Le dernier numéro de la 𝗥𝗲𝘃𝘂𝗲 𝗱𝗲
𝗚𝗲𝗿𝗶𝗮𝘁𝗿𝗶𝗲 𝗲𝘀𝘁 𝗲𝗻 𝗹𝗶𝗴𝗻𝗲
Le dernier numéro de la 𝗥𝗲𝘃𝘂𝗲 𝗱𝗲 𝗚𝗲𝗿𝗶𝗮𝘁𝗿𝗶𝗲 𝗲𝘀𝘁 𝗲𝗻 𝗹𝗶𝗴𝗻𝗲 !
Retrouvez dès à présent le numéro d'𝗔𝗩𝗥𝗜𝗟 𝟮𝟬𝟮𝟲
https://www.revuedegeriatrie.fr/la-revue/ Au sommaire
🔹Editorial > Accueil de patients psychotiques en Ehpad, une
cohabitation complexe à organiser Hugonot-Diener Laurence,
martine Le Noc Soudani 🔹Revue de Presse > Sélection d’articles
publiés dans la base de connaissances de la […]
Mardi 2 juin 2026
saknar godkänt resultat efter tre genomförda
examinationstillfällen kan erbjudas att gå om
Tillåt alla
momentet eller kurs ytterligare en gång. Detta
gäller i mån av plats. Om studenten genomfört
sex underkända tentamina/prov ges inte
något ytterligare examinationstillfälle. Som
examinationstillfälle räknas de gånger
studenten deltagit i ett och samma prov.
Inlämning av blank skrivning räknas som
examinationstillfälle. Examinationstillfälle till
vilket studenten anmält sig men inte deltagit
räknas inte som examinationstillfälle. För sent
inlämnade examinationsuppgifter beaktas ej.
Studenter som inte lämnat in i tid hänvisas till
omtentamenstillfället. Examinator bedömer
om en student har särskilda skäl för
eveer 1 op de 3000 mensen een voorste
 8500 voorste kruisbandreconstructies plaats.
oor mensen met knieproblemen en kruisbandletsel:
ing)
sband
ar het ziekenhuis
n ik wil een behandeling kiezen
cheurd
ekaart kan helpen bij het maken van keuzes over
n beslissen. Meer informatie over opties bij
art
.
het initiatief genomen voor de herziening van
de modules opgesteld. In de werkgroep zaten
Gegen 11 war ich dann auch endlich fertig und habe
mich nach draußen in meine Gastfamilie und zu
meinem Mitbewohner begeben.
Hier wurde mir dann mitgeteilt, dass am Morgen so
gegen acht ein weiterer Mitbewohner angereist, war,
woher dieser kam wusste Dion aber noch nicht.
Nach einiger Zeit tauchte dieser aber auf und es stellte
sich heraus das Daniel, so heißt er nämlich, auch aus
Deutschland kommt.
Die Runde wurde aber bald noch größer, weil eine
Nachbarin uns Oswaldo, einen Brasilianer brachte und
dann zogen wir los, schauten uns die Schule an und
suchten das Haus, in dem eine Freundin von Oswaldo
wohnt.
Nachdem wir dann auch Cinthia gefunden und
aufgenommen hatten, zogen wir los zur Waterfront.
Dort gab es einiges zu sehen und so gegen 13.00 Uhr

_What the task requires_. Copy out, in full, each line above that has the word "voorste" in it.

_Answer for the task_.
eveer 1 op de 3000 mensen een voorste
 8500 voorste kruisbandreconstructies plaats.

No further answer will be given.